Listed entries:
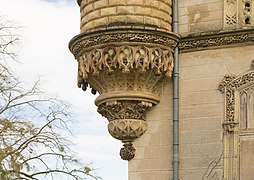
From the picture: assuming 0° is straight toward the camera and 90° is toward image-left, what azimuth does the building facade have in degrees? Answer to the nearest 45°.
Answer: approximately 0°
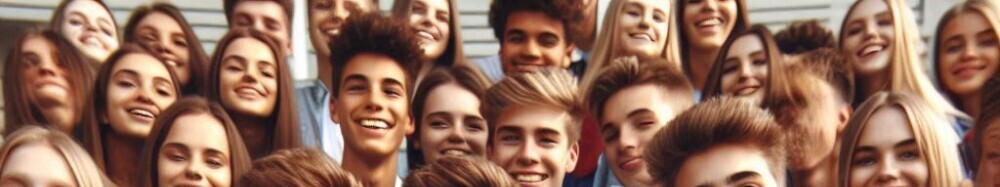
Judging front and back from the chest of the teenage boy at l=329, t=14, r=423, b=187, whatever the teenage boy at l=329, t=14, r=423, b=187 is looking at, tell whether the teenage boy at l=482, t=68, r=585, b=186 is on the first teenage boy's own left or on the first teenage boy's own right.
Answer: on the first teenage boy's own left

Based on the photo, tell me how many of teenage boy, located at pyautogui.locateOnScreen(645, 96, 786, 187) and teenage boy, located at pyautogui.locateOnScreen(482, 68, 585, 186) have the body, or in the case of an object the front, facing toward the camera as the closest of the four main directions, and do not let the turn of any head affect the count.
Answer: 2

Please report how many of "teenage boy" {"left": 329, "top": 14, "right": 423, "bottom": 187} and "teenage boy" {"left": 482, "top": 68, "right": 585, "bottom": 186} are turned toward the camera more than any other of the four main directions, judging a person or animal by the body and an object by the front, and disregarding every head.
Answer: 2

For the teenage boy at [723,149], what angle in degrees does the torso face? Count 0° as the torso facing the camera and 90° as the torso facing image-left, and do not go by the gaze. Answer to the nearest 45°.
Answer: approximately 0°

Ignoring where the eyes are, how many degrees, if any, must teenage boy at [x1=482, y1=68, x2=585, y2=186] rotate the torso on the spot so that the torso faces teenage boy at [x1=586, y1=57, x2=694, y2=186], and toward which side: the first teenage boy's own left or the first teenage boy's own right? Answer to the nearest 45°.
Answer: approximately 90° to the first teenage boy's own left

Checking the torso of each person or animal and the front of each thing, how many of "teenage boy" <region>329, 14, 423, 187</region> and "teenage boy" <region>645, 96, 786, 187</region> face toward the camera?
2

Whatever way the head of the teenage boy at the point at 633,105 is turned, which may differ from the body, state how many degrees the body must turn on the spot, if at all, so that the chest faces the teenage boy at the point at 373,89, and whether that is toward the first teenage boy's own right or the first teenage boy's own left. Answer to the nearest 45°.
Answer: approximately 45° to the first teenage boy's own right
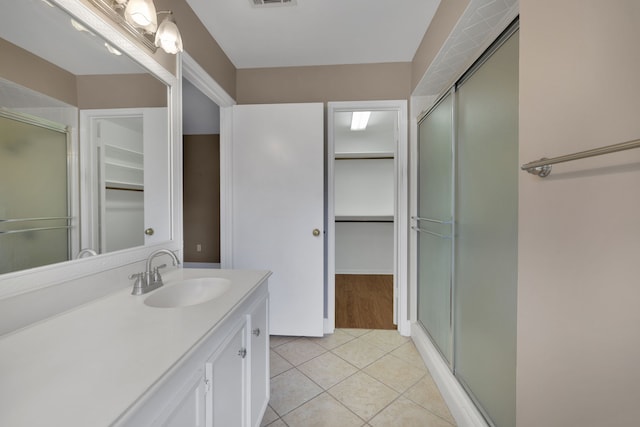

What you need to do:
Please count the lines of the listing above that contain the string "does", treating uppercase and lowercase as different, and reply with the number alone.

Result:
2